Abstractor: As Provided
Entry Date: 2025
Accession Number: EJ1474282
Database: ERIC
Description
Abstract:Purpose: Listening difficulty (LiD), often classified as auditory processing disorder (APD), has been studied in both research and clinic settings. The aim of this study was to examine the predictive relation between these two settings. In our SICLiD (Sensitive Indicators of Childhood Listening Difficulties) research study, children with normal audiometry, but caregiver-reported LiD, performed poorly on both listening and cognitive tests. Here, we examined results of clinical assessments and interventions for these children in relation to research performance. Method: Study setting was a tertiary pediatric hospital. Electronic medical records were reviewed for 64 children aged 6--13 years recruited into a SICLiD LiD group based on a caregiver report (Evaluation of Children's Listening and Processing Skill [ECLiPS]). The review focused on clinical assessments and interventions provided by audiology, occupational therapy, psychology (developmental and behavioral pediatrics), and speech-language pathology services, prior to study participation. Descriptive statistics on clinical encounters, identified conditions, and interventions were compared with quantitative, standardized performance on research tests. z scores were compared for participants with and without each clinical condition using univariate and logistic prediction analyses. Results: Overall, 24 clinical categories related to LiD, including APD, were identified.
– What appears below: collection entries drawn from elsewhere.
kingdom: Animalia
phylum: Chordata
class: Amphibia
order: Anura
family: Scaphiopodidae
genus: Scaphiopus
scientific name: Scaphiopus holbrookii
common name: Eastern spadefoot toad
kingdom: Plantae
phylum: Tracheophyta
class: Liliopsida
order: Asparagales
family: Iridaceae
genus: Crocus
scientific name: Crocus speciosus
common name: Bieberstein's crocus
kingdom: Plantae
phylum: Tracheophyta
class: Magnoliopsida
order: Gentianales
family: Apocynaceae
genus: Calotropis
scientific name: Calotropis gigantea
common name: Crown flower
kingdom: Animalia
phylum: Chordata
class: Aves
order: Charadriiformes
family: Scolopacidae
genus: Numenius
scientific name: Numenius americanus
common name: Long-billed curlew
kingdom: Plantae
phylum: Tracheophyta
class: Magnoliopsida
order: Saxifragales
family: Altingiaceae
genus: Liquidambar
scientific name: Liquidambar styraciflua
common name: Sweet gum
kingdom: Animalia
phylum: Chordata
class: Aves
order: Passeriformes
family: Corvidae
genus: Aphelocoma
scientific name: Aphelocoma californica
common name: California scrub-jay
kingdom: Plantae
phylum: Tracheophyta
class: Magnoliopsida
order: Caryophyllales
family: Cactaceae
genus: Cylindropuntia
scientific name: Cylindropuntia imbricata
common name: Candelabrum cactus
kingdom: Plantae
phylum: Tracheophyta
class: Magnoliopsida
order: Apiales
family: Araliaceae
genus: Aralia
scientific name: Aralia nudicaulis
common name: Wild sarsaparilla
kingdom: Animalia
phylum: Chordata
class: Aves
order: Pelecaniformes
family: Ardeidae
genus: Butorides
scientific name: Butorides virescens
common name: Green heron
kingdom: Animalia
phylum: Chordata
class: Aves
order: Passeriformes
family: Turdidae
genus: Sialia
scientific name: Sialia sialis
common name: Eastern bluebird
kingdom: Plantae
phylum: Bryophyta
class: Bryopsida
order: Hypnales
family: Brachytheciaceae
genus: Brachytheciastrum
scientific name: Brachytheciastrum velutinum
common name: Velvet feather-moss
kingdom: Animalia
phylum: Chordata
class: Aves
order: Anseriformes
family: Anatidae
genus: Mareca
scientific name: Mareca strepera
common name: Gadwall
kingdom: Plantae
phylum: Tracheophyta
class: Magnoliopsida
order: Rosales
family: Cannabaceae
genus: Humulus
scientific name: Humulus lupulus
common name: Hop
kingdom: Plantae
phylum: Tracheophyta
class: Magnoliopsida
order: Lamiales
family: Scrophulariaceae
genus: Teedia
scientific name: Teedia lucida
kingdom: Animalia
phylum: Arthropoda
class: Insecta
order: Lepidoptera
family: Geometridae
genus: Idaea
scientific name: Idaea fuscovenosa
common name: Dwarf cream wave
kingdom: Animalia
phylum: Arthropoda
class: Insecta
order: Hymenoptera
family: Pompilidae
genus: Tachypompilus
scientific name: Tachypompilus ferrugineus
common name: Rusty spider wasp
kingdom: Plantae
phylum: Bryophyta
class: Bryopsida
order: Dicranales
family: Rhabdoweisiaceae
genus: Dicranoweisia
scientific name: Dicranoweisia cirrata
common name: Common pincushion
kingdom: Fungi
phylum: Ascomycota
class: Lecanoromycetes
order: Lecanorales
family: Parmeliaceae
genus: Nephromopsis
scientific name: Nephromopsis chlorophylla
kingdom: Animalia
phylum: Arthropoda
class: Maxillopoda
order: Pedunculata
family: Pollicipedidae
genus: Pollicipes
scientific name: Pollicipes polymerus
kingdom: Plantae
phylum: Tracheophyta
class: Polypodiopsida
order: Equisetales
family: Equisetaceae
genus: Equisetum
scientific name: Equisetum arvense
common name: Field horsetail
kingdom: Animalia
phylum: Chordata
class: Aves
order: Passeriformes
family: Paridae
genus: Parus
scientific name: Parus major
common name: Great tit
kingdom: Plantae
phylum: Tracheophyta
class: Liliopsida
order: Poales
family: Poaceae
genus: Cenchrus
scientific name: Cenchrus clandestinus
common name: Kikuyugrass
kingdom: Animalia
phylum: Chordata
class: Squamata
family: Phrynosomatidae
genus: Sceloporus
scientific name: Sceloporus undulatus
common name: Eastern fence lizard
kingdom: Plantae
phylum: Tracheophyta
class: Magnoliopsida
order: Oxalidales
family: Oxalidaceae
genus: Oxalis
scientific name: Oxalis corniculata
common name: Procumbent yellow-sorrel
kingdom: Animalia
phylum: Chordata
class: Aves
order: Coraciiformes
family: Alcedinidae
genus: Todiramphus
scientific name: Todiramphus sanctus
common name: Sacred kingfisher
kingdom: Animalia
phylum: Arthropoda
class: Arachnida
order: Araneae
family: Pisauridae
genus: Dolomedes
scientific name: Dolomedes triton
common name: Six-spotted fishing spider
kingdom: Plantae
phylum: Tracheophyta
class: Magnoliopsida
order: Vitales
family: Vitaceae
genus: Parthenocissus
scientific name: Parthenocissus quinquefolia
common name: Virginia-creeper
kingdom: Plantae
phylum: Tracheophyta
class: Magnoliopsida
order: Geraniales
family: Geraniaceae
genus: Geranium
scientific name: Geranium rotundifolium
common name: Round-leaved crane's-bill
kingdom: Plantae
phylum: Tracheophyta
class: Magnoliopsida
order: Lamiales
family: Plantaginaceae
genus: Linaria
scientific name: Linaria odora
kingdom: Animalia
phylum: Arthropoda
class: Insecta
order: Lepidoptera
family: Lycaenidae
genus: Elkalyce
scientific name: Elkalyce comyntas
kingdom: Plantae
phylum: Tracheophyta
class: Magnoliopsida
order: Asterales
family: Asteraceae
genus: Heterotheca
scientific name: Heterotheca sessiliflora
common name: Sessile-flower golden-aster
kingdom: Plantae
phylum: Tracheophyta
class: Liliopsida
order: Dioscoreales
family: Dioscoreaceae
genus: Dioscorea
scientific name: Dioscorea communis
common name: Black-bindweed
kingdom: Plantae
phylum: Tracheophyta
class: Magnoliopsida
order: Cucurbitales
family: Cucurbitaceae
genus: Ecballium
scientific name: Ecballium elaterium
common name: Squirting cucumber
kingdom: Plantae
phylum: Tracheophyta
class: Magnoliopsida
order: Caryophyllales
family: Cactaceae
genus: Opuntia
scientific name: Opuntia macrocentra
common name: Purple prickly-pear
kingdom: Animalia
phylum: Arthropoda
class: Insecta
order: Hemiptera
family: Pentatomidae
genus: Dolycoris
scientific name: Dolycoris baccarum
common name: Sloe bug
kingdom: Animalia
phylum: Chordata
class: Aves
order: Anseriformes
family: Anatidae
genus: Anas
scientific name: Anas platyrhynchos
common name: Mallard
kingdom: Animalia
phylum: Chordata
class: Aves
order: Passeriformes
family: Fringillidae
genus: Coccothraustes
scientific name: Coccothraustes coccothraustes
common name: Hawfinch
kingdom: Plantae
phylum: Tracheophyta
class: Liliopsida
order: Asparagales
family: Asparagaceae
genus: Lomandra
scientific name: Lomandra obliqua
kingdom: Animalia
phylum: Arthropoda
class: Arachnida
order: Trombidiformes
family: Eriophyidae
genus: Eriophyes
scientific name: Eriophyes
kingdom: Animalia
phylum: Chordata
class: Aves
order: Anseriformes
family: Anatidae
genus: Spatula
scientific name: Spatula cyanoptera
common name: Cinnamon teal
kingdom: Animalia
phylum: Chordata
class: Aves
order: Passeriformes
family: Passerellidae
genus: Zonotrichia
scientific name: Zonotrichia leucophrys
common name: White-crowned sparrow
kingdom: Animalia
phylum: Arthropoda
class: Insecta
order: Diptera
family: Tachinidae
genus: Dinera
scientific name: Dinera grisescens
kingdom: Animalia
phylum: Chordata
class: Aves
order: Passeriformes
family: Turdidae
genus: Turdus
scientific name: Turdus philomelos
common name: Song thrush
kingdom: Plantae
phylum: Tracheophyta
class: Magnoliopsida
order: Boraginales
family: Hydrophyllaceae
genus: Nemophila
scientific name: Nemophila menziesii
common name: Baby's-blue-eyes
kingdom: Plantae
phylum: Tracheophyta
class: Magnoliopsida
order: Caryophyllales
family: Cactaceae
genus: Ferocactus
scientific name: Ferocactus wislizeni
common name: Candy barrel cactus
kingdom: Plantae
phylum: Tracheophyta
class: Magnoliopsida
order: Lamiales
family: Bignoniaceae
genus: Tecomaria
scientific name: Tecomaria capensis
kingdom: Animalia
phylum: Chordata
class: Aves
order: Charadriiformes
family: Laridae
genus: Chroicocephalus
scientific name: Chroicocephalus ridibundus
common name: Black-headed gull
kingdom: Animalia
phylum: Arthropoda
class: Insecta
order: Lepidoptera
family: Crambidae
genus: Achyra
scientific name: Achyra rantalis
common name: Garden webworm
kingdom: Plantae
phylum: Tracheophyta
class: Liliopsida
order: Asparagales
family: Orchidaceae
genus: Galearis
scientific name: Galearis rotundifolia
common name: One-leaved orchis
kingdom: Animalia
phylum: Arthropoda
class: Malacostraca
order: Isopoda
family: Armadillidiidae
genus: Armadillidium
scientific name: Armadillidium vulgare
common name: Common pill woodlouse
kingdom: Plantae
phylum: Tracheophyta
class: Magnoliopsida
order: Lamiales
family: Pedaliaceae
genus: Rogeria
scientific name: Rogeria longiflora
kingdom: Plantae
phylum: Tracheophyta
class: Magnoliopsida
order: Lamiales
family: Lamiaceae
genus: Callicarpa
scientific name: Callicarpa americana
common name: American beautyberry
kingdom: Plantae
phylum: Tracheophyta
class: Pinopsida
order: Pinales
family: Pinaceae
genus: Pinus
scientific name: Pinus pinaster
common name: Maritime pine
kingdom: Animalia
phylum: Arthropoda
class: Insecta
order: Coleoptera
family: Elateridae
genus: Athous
Common conditions were Attention (32%), Language (28%), Hearing (18%), Anxiety (16%), and Autism Spectrum Disorder (6%). Performance on research tests varied significantly between providers, conditions, and interventions. Quantitative research data combined with caregiver reports provided reliable predictions of all clinical conditions except APD. Significant correlations in individual tests were scarce but included the SCAN Composite score, which predicted clinical language and attention difficulties, but not APD diagnoses. Conclusions: The variety of disciplines, assessments, conditions, and interventions revealed here supports previous studies showing that LiD is a multifaceted problem of neurodevelopment. Comparisons between clinical- and research-based assessments suggest a path that prioritizes caregiver reports and selected psychometric tests for screening and diagnostic purposes.